Twelve Theses on the Patriarchy Issue

Martin Kavka

Joshua Abarbanel. Golem (study), 2013. Wood, ceramic, metal. 18 in. x 18 in. x 4 in. © JoshuaAbarbanel (joshuaabarbanel.com). Courtesy of the artist.

1. This is the Patriarchy Issue of AJS Perspectives. It provides an opportunity to think about patriarchy’s issue—about what issues from patriarchy.

2. What does patriarchy issue? To what does patriarchy give birth? Nothing but more patriarchy.

3. All birth sees the arrival of something new in the world … except for patriarchal issue. Patriarchy is nothing new. Sure, it claims to be like birth. Patriarchy in the academy gives birth to new PhD holders, new books, and new institutions. But none of these are new, because they are beholden to the patriarchy that grants PhDs, recommends publishing contracts, and funds institutions.

4. Because patriarchy is nothing new, the circulation of patriarchy happens through vessels that are ersatz and monstrous versions of uteruses.
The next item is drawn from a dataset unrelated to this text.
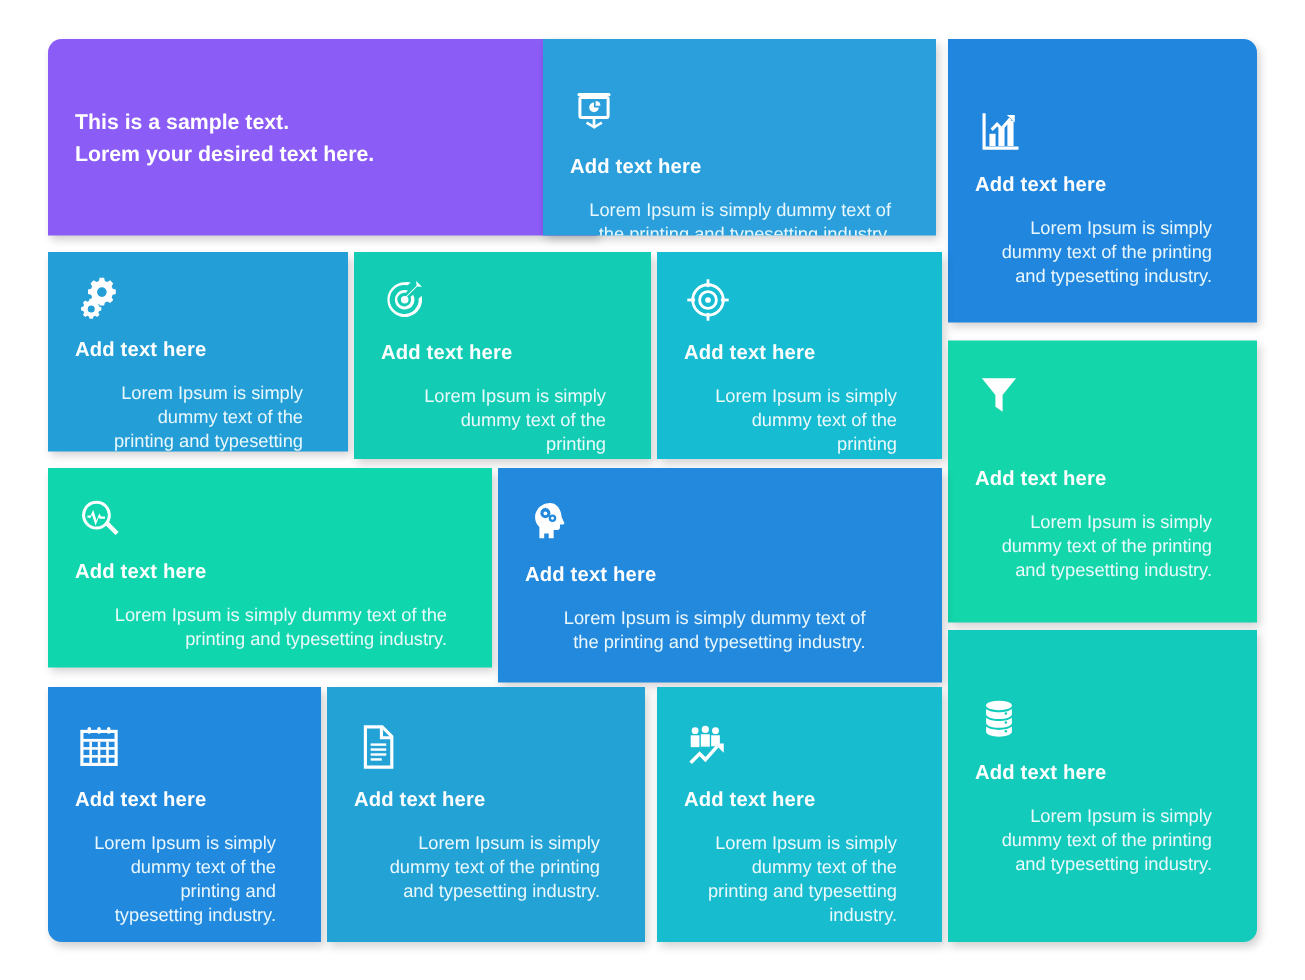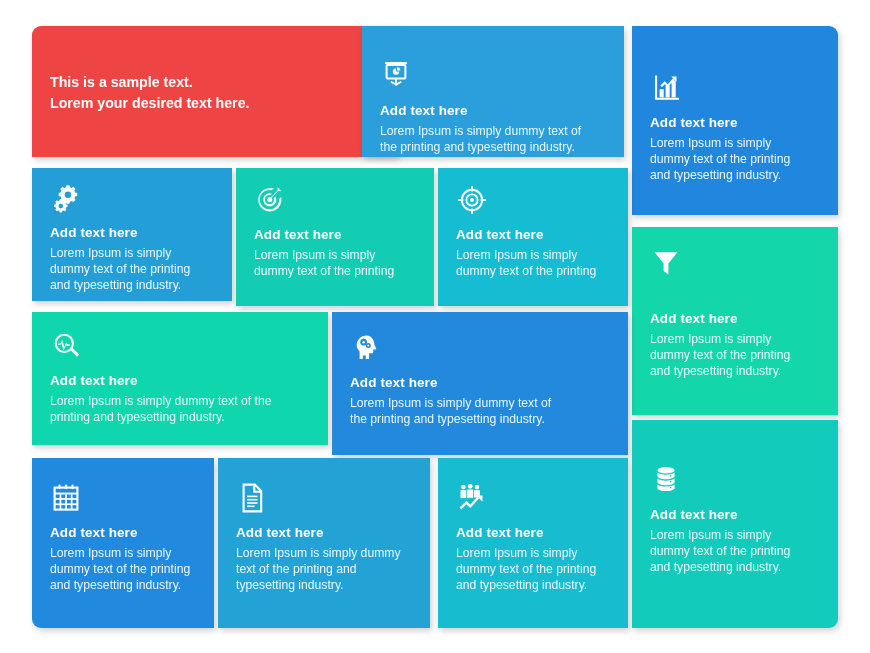"This is a sample text." div.card { background: #ef4444 -> #8b5cf6 }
5. Usually, monsters in cultures signify the uncanny anxieties of a dominant culture. But patriarchal issue is the monster about which not enough people are anxious. It is the monster that walks around every day, passing as just. It has no “tell” that signifies its difference. That is what makes it the most monstrous.

6. Sometimes monsters can do good, maximizing the flourishing of those in a community who are relatively powerless. Anyone who knows Isaac Bashevis Singer’s version of the golem story, in which the golem demonstrates that a rabbi has been framed for murder, knows this. That story is edifying because we readers know the difference between the monster and the human. It is not edifying for the monster: when the golem learns that humans know that he is not human, he wreaks havoc in Prague.

7. Not all humans have realized that the birth that results from patriarchal issue is neither human nor humane. It stops people from flourishing in seminar rooms, at conferences, in edited volumes, and in recommendation letters. It prevents others from being born; it prevents life while it hoards life for the patriarchy.

8. The monster of patriarchal issue should not be seen as a disease. If it were a disease, one could immunize oneself against it by just taking in a little patriarchy. But this fails, as countless numbers of well-meaning yet clueless men can testify (including this clueless gay man, who has coedited three volumes with fifty-two essays between them, only nine of which were authored by women).

9. How does one kill something that so many people fail to see as inhuman? There is not much else to do except to signal to others that a certain kind of monster is here, now, impeding human flourishing.

10. Sometimes this signaling occurs through a patient discourse that delineates a taxonomy of monsters, and persuasively classifies this monster as the kind that does not make for flourishing. At other times, it occurs through screaming. It is difficult to say that the discursive signal is more effective than the emotive and wordless one. Screams awaken sleepers and get them to see, even if we might think that screams have little argumentative power.

11. The inhumane monster, when shown that it is not human, will wreak havoc in a community. No one, frankly, should expect patriarchy to respond differently to this issue of AJS Perspectives. AJS members with longer memories will be able to tell persuasive stories of the greater havoc that would have resulted had this issue appeared two decades ago or more.

12. Given that patriarchy issues and reissues itself so well, the proper language to describe the appearance of the AJS Perspectives patriarchy issue is theological—that of miracle. That is hopefully enough to sustain a community’s efforts to kill the monster of patriarchal issue.